3: Bulk Effective Samples Size (ESS) is too low, indicating posterior means and medians may be unreliable.
Running the chains for more iterations may help. See
http://mc-stan.org/misc/warnings.html#bulk-ess
4: Tail Effective Samples Size (ESS) is too low, indicating posterior variances and tail quantiles may be unreliable.
Running the chains for more iterations may help.
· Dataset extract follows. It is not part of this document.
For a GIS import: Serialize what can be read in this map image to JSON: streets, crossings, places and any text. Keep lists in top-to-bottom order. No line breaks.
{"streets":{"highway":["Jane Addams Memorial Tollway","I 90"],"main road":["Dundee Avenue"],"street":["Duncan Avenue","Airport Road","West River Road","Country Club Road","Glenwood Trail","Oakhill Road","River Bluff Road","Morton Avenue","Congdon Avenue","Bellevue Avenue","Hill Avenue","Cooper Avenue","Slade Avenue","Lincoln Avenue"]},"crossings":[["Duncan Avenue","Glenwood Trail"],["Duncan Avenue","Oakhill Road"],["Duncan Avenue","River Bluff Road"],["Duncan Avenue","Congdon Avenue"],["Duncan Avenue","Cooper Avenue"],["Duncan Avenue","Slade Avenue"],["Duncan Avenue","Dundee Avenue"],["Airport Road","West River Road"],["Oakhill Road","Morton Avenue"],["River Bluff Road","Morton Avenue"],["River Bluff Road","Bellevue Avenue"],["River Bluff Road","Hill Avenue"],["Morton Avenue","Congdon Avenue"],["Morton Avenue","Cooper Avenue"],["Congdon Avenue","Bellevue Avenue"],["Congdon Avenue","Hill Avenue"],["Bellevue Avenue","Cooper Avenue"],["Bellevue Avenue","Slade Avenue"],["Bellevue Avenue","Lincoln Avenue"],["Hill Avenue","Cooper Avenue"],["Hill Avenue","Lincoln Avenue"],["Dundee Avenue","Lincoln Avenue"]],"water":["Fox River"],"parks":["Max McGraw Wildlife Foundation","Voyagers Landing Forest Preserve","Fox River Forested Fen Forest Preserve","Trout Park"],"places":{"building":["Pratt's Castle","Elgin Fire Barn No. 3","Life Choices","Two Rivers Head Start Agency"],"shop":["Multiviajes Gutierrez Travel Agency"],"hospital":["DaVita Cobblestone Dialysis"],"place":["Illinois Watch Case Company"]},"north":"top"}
See
http://mc-stan.org/misc/warnings.html#tail-ess

  mean se_mean   sd  2.5% 97.5% n_eff Rhat

mu 14.73 0.04 0.71 13.23 15.98 328 1.02
sigma 5.92 0.04 0.67 4.73 7.34 244 1.02
xi -0.83 0.01 0.09 -1.00 -0.65 147 1.02

I have tried many different prior distributions - nothing seems to make any difference.

Data can easily be generated by
library(“evd”)
z <- rgev(75,16,5.2,-0.9)

I am using the latest version of rstan, on a MacBook Pro.

Any suggestions much appreciated.

thanks
Mel

I guess you need to constrain xi. See related Generalized Pareto distribution case study, which shows also how you can check your lpdf implementation.

1 Like

Thank you I will study this and report.
Mel

Thanks very much. It is the case that if xi is constrained then it all works fine.

Eg if xi < 0
real<lower = sigma/(mu-max_z)> xi;

where max_z is the maximum data value.
However, you seem to need to know in advance if xi < 0 or xi >0. If xi > 0 then we want

real<upper = sigma/(mu-min_z> xi;

I don’t know if there is a way to declare conditional constraints.